### [What to produce]
Look below for the line containing "wrist: (109, 132)" and the line containing "pinky mcp: (224, 269)"; repeat exactly those two lines and all lines between them, and nothing else.

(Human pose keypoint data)
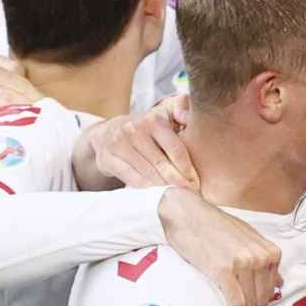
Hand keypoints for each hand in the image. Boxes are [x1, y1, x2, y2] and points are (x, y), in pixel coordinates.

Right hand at [76, 95, 198, 190]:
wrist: (109, 132)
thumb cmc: (147, 125)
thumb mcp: (165, 111)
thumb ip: (181, 108)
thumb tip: (188, 117)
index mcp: (153, 120)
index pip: (175, 149)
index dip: (188, 169)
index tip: (197, 183)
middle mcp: (135, 130)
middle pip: (162, 164)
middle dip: (178, 182)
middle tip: (190, 195)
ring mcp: (119, 144)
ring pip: (147, 174)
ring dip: (164, 188)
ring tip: (177, 197)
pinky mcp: (108, 158)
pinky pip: (131, 178)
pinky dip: (146, 189)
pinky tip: (157, 196)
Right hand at [159, 188, 281, 305]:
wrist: (187, 213)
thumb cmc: (214, 226)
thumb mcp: (247, 238)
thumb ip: (264, 259)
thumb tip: (280, 283)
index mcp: (270, 251)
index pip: (271, 289)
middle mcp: (261, 257)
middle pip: (262, 299)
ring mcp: (244, 263)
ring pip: (251, 304)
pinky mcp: (224, 269)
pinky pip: (236, 303)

### [Result]
wrist: (109, 132)
thumb cmc: (147, 125)
thumb mcp: (165, 111)
thumb ip: (181, 108)
thumb tip: (188, 117)
index mcp: (153, 120)
index pip: (175, 149)
index dip: (188, 169)
index tip: (197, 183)
middle mcp: (135, 130)
middle pip: (162, 164)
middle dip: (178, 182)
middle tip: (190, 195)
ring mcp: (119, 144)
ring pip: (147, 174)
ring dip: (164, 188)
ring tip: (177, 197)
pinky mcp: (108, 158)
pinky pip: (131, 178)
pinky dip: (146, 189)
pinky tip: (157, 196)
Right hand at [159, 188, 281, 305]:
wrist: (187, 213)
thumb cmc: (214, 226)
thumb mcp: (247, 238)
thumb ip: (264, 259)
thumb tip: (280, 283)
index mcp: (270, 251)
index pip: (271, 289)
middle mcp: (261, 257)
middle pip: (262, 299)
ring mcp: (244, 263)
ring pip: (251, 304)
pinky mcp: (224, 269)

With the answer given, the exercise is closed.